[Collected data]
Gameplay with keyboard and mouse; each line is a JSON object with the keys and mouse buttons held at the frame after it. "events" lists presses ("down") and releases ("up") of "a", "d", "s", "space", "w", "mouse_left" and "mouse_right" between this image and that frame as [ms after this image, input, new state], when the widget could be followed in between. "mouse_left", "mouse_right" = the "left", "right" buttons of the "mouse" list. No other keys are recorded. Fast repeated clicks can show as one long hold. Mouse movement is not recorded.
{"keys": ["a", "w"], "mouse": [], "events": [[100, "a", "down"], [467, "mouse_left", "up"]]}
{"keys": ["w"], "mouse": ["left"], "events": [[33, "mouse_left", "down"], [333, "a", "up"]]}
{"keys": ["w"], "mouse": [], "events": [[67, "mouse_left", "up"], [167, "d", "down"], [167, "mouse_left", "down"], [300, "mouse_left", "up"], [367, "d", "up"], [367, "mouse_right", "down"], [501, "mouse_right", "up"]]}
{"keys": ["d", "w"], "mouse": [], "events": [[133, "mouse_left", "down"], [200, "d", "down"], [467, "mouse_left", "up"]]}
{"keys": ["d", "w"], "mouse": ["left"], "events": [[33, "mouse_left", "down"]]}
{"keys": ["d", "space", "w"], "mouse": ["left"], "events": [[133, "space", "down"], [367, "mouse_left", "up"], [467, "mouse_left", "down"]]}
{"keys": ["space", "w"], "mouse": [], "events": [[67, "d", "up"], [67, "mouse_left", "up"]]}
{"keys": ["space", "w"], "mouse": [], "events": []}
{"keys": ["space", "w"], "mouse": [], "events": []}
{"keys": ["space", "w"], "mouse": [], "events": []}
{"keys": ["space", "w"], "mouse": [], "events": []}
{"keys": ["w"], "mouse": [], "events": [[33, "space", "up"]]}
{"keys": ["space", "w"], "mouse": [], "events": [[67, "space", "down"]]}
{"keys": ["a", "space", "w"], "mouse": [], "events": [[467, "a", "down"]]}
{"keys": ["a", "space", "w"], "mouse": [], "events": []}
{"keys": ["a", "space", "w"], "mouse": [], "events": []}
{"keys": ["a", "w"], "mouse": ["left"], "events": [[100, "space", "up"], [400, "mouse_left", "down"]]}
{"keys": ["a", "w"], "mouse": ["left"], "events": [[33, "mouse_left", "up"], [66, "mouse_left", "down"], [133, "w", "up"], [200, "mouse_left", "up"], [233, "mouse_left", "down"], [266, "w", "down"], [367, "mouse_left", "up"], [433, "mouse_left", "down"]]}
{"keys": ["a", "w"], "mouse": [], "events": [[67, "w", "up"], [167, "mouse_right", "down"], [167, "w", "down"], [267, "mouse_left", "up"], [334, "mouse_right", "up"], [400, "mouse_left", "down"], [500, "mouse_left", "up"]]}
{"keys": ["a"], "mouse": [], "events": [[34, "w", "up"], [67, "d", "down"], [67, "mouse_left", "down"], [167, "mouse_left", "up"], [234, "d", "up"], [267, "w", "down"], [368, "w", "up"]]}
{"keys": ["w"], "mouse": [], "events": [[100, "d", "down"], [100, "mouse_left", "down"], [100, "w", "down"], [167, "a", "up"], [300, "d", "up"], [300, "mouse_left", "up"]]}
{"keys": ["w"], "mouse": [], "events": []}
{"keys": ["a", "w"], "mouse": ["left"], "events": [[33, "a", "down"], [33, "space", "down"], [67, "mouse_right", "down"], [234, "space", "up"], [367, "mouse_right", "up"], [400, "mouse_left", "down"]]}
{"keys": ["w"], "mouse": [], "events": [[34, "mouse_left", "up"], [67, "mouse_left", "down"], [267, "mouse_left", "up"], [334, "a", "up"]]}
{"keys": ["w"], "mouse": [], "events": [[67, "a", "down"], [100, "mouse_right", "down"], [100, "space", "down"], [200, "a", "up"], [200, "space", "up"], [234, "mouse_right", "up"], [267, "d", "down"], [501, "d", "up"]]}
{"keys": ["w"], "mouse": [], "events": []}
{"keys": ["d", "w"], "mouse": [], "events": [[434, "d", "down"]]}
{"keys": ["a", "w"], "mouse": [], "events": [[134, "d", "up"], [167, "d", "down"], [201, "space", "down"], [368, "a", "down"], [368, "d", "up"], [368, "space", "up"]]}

**EXERCISE DESCRIPTION**
An exact copy of every record is needed, so retype them all.

**EXERCISE OUTPUT**
Gameplay with keyboard and mouse; each line is a JSON object with the keys and mouse buttons held at the frame after it. "events" lists presses ("down") and releases ("up") of "a", "d", "s", "space", "w", "mouse_left" and "mouse_right" between this image and that frame as [ms after this image, input, new state], when the widget could be followed in between. "mouse_left", "mouse_right" = the "left", "right" buttons of the "mouse" list. No other keys are recorded. Fast repeated clicks can show as one long hold. Mouse movement is not recorded.
{"keys": ["a", "w"], "mouse": [], "events": [[100, "a", "down"], [467, "mouse_left", "up"]]}
{"keys": ["w"], "mouse": ["left"], "events": [[33, "mouse_left", "down"], [333, "a", "up"]]}
{"keys": ["w"], "mouse": [], "events": [[67, "mouse_left", "up"], [167, "d", "down"], [167, "mouse_left", "down"], [300, "mouse_left", "up"], [367, "d", "up"], [367, "mouse_right", "down"], [501, "mouse_right", "up"]]}
{"keys": ["d", "w"], "mouse": [], "events": [[133, "mouse_left", "down"], [200, "d", "down"], [467, "mouse_left", "up"]]}
{"keys": ["d", "w"], "mouse": ["left"], "events": [[33, "mouse_left", "down"]]}
{"keys": ["d", "space", "w"], "mouse": ["left"], "events": [[133, "space", "down"], [367, "mouse_left", "up"], [467, "mouse_left", "down"]]}
{"keys": ["space", "w"], "mouse": [], "events": [[67, "d", "up"], [67, "mouse_left", "up"]]}
{"keys": ["space", "w"], "mouse": [], "events": []}
{"keys": ["space", "w"], "mouse": [], "events": []}
{"keys": ["space", "w"], "mouse": [], "events": []}
{"keys": ["space", "w"], "mouse": [], "events": []}
{"keys": ["w"], "mouse": [], "events": [[33, "space", "up"]]}
{"keys": ["space", "w"], "mouse": [], "events": [[67, "space", "down"]]}
{"keys": ["a", "space", "w"], "mouse": [], "events": [[467, "a", "down"]]}
{"keys": ["a", "space", "w"], "mouse": [], "events": []}
{"keys": ["a", "space", "w"], "mouse": [], "events": []}
{"keys": ["a", "w"], "mouse": ["left"], "events": [[100, "space", "up"], [400, "mouse_left", "down"]]}
{"keys": ["a", "w"], "mouse": ["left"], "events": [[33, "mouse_left", "up"], [66, "mouse_left", "down"], [133, "w", "up"], [200, "mouse_left", "up"], [233, "mouse_left", "down"], [266, "w", "down"], [367, "mouse_left", "up"], [433, "mouse_left", "down"]]}
{"keys": ["a", "w"], "mouse": [], "events": [[67, "w", "up"], [167, "mouse_right", "down"], [167, "w", "down"], [267, "mouse_left", "up"], [334, "mouse_right", "up"], [400, "mouse_left", "down"], [500, "mouse_left", "up"]]}
{"keys": ["a"], "mouse": [], "events": [[34, "w", "up"], [67, "d", "down"], [67, "mouse_left", "down"], [167, "mouse_left", "up"], [234, "d", "up"], [267, "w", "down"], [368, "w", "up"]]}
{"keys": ["w"], "mouse": [], "events": [[100, "d", "down"], [100, "mouse_left", "down"], [100, "w", "down"], [167, "a", "up"], [300, "d", "up"], [300, "mouse_left", "up"]]}
{"keys": ["w"], "mouse": [], "events": []}
{"keys": ["a", "w"], "mouse": ["left"], "events": [[33, "a", "down"], [33, "space", "down"], [67, "mouse_right", "down"], [234, "space", "up"], [367, "mouse_right", "up"], [400, "mouse_left", "down"]]}
{"keys": ["w"], "mouse": [], "events": [[34, "mouse_left", "up"], [67, "mouse_left", "down"], [267, "mouse_left", "up"], [334, "a", "up"]]}
{"keys": ["w"], "mouse": [], "events": [[67, "a", "down"], [100, "mouse_right", "down"], [100, "space", "down"], [200, "a", "up"], [200, "space", "up"], [234, "mouse_right", "up"], [267, "d", "down"], [501, "d", "up"]]}
{"keys": ["w"], "mouse": [], "events": []}
{"keys": ["d", "w"], "mouse": [], "events": [[434, "d", "down"]]}
{"keys": ["a", "w"], "mouse": [], "events": [[134, "d", "up"], [167, "d", "down"], [201, "space", "down"], [368, "a", "down"], [368, "d", "up"], [368, "space", "up"]]}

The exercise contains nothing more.